Roman: There’s always a tension with growth - it places lots of pressure on your bank balance and on people having to step up and perform new tasks. Also not all growth is necessarily ‘good growth’... and we probably started exporting a little too early before we could properly support those overseas markets.
Our growth in many ways is limited to what we can produce - we don’t have a big factory or outsource our manufacturing, so we can only make what we can make. I love growing F&F but because of these limitations we need to make sure that we never bite-off more than we can chew... and let our current customers down.
Zayyar: Growth is such an interesting concept - grow too quickly and it can be detrimental to your business and on the flip side growing to slowly can also have a negative effect on business too.

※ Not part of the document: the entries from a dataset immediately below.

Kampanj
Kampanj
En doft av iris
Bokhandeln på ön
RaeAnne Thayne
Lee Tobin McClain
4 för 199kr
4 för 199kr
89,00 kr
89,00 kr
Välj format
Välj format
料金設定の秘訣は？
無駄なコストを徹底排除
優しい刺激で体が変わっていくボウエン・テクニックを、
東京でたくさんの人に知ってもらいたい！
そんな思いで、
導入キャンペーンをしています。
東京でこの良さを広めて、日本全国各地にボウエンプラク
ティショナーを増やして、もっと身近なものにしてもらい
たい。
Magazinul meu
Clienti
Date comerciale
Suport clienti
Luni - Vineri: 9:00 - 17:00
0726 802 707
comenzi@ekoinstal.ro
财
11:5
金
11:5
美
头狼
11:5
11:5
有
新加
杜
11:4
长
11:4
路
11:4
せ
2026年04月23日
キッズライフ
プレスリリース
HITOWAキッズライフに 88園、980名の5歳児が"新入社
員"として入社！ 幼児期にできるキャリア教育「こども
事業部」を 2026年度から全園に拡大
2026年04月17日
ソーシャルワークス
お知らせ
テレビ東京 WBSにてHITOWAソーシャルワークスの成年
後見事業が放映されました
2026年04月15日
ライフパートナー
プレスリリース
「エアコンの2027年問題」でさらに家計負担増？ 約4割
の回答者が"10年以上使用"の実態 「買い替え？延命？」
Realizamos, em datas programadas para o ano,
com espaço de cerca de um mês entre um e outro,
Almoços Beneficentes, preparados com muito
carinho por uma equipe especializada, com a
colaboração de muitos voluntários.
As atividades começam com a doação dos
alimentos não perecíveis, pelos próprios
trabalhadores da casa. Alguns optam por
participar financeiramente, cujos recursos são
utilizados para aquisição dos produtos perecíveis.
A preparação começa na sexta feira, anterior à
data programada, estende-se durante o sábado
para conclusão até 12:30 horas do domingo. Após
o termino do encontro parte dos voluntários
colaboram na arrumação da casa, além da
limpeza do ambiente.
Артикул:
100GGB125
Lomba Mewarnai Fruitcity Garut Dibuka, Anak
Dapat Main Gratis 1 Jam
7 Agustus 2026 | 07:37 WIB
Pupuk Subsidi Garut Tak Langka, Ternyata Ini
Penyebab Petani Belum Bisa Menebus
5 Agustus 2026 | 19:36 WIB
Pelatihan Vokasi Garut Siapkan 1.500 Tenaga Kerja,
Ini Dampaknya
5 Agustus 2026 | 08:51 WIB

It’s great that you have realised this and are balancing your output and input to maximise results.
Let’s pivot into this question - if you wanted to encourage someone who may be stuck at their desk job with a dream and passion, or is a kid aspiring to start something, what are some key pointers and tips that you’ve learnt along the way that you’d like to share?
Roman: The best thing you can do is just start - there’s nothing wrong with starting small (like I did). I’m a good example of someone that had no clue what I was doing at the start but just kept chipping away at it. Also don’t be afraid to fail (so long as it doesn’t send you broke) - it’s healthy to make mistakes, learn from them, and sharpen your game for the next thing. We’ve made a lot of errors at F&F over our time but they’ve also helped shape us into who we are today.
Zayyar: Finally what’s on the road map for Fix and Fog? Where would you love to see the brand grow in 5 years time?
Roman: I’m really focused on looking after our New Zealand customers and continuing to innovate and look after them. Overseas, I’d like to push more into America and establish some small toe-hold over there. We’ve had a lot of success selling on Amazon over the last 12 months which is putting us on the radar of some big stores in the US. I’d love to take our toast game to the folks over there. Our window at Eva Street is so unique that I think people in the US would get behind and support it.